Framing patients as consumers is a new development that reflects their growing involvement in health care: Patients receive care while customers make choices. Engaged patients follow treatment regimens from their physicians, but engaged consumers are responsible for their health status and associated costs. An empowered healthcare consumer has the knowledge, ability, resources and motivation to identify and make healthy choices.

As health care shifts to a truly patient-centred model ― from the century of the physician to the century of the patient — healthcare professionals are seeing the importance of helping people take a more active role in their own health care. With a little help, consumers can learn how to manage their diabetes, their children’s asthma or how to navigate the complexities of cancer care.

Trying to keep track of the numerous medicines and therapies that are prescribed can be a daunting task for a patient, especially for those with low health literacy. It is imperative that each healthcare professional is able to have the patient share in the decision making on what will work best for them to increase the chance that they will participate in keeping themselves healthy.

Together as a team of providers, patients and caregivers, we can make a difference to improve the quality of each patient’s life. We can motivate one another and empower our patients and their caregivers with constant education, clinical reminders, guidance from best practices and team efforts to make their health journeys, in order to help them achieve their heath goals and improve their quality of life.

  • Patient empowerment in the health care context means promoting autonomous self-regulation so that the individual’s potential for health and wellness is maximised.
  • Patient empowerment begins with information and education and includes seeking out information about one’s own illness or condition, and actively participating in treatment decisions.
  • Empowerment requires the individual to take care of him- or herself, and to make choices about care from among the options identified by the health professional.
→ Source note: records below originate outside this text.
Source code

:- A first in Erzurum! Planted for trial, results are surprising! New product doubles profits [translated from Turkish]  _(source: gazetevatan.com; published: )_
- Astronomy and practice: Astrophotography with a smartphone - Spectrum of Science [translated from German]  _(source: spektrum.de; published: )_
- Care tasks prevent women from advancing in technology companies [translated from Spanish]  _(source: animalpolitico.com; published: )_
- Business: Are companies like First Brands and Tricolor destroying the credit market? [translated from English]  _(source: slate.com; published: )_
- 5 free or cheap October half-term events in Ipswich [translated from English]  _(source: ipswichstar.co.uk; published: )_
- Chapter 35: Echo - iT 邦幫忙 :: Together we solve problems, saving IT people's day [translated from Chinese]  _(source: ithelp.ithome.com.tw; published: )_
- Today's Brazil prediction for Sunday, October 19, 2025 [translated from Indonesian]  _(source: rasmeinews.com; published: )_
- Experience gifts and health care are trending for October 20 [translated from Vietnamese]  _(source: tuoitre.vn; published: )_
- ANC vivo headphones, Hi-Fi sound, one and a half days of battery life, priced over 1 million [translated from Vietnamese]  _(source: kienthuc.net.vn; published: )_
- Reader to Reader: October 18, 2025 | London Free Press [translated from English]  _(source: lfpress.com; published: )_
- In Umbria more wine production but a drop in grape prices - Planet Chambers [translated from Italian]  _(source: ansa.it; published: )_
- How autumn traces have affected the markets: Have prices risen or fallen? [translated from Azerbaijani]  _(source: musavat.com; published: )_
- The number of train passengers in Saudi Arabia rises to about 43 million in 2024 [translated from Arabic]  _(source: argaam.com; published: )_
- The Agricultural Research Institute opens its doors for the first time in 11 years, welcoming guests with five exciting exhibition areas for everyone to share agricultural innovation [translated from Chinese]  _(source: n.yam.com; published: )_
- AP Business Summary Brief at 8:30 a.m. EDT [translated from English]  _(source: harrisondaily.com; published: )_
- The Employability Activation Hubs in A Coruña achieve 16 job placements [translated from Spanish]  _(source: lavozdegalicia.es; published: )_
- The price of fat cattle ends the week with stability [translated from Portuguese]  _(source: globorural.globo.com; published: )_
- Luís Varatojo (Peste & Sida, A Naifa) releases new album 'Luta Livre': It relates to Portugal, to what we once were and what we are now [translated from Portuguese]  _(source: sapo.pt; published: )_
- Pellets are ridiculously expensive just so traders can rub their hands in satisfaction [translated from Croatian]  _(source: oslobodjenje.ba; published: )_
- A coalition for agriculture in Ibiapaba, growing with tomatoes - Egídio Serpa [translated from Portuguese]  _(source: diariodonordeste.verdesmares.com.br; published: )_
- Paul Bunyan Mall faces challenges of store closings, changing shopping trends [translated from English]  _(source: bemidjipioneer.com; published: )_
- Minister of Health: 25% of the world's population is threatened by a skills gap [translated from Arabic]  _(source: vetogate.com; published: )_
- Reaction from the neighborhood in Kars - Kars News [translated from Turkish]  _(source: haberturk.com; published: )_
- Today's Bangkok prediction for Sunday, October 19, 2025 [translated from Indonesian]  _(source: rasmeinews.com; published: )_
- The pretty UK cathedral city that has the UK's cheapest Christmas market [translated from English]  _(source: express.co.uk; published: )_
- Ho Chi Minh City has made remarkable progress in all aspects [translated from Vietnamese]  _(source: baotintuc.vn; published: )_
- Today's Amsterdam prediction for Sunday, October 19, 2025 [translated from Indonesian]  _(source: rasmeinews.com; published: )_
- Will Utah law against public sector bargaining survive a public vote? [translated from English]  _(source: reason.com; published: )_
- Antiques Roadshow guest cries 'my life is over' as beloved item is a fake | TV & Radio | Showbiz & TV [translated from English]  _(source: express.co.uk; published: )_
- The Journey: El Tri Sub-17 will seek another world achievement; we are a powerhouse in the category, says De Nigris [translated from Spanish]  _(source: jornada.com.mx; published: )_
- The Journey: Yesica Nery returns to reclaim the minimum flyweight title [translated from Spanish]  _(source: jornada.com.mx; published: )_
14:30 – 14:35 Introduction by the chairs

  1. 14:35 – 15:00 Patient empowerment through digitalisation
    Carl Schneider (The University of Sydney, Australia)
  2. 15:00 – 15:25 Empowered patients versus empowered consumers ― The role of pharmacy
    Ratna Devi (DakshamA Health / Board International Alliance of Patient Organisations, India)
  3. 15:25 – 15:50 We extended the customer meeting from five minutes to 12 weeks: Health Active — A unique service for diabetes patients
    Louise Skalin (Apoteket AB, Sweden)

15:50 – 16:10 Coffee/tea break

  1. 16:10 – 16:45 Patient empowerment ― A new attitude and five pharmacy and healthcare takeaways
    Robinah Kaitiritimba (Uganda National Health Users/Consumers Organisation, Uganda)
  2. 16:45 – 17:20 Panel debate and take-home messages

17:20 – 17:25 Conclusion by the chairs

17:25 – 17:30 Room refresh

Learning Objectives

At the end of this session, participants will be able to:

  1. Describe the value of patient empowerment
  2. Explain the difference between empowered patients and empowered consumers
  3. Outline how pharmacy services can support patient empowerment
  4. Outline a strategy on how to improve patient empowerment, benefiting the patient as well as the pharmacist.